● Dataset excerpt:
+-------+
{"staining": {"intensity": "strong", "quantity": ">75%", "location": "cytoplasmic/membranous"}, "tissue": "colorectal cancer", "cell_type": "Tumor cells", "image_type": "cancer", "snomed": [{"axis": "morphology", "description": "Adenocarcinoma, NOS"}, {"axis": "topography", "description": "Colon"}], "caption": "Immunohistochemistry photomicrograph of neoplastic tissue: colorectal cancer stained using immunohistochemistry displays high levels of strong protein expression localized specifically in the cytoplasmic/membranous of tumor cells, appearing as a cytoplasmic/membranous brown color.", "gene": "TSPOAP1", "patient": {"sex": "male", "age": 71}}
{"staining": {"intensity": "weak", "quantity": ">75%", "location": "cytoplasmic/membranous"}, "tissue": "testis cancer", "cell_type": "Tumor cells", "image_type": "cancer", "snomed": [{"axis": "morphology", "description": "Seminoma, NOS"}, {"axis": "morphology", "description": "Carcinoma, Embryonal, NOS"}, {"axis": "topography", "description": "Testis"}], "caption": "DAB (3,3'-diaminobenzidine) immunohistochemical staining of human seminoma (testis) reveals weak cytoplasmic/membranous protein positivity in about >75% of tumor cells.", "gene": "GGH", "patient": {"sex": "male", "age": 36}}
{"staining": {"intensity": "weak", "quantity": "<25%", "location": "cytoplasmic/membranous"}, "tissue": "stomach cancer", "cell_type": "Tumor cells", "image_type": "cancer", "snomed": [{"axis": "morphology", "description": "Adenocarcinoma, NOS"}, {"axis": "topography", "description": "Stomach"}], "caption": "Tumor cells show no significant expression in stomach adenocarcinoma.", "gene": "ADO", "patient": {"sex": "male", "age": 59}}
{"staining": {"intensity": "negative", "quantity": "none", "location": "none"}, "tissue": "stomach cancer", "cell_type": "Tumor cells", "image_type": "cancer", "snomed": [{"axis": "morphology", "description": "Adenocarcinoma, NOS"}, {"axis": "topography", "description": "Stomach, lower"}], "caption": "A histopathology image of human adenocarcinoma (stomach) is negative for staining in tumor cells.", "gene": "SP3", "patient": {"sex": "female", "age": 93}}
+-------+
● The task: Retype every line of the listing above exactly as given.

● Written answer:
{"staining": {"intensity": "strong", "quantity": ">75%", "location": "cytoplasmic/membranous"}, "tissue": "colorectal cancer", "cell_type": "Tumor cells", "image_type": "cancer", "snomed": [{"axis": "morphology", "description": "Adenocarcinoma, NOS"}, {"axis": "topography", "description": "Colon"}], "caption": "Immunohistochemistry photomicrograph of neoplastic tissue: colorectal cancer stained using immunohistochemistry displays high levels of strong protein expression localized specifically in the cytoplasmic/membranous of tumor cells, appearing as a cytoplasmic/membranous brown color.", "gene": "TSPOAP1", "patient": {"sex": "male", "age": 71}}
{"staining": {"intensity": "weak", "quantity": ">75%", "location": "cytoplasmic/membranous"}, "tissue": "testis cancer", "cell_type": "Tumor cells", "image_type": "cancer", "snomed": [{"axis": "morphology", "description": "Seminoma, NOS"}, {"axis": "morphology", "description": "Carcinoma, Embryonal, NOS"}, {"axis": "topography", "description": "Testis"}], "caption": "DAB (3,3'-diaminobenzidine) immunohistochemical staining of human seminoma (testis) reveals weak cytoplasmic/membranous protein positivity in about >75% of tumor cells.", "gene": "GGH", "patient": {"sex": "male", "age": 36}}
{"staining": {"intensity": "weak", "quantity": "<25%", "location": "cytoplasmic/membranous"}, "tissue": "stomach cancer", "cell_type": "Tumor cells", "image_type": "cancer", "snomed": [{"axis": "morphology", "description": "Adenocarcinoma, NOS"}, {"axis": "topography", "description": "Stomach"}], "caption": "Tumor cells show no significant expression in stomach adenocarcinoma.", "gene": "ADO", "patient": {"sex": "male", "age": 59}}
{"staining": {"intensity": "negative", "quantity": "none", "location": "none"}, "tissue": "stomach cancer", "cell_type": "Tumor cells", "image_type": "cancer", "snomed": [{"axis": "morphology", "description": "Adenocarcinoma, NOS"}, {"axis": "topography", "description": "Stomach, lower"}], "caption": "A histopathology image of human adenocarcinoma (stomach) is negative for staining in tumor cells.", "gene": "SP3", "patient": {"sex": "female", "age": 93}}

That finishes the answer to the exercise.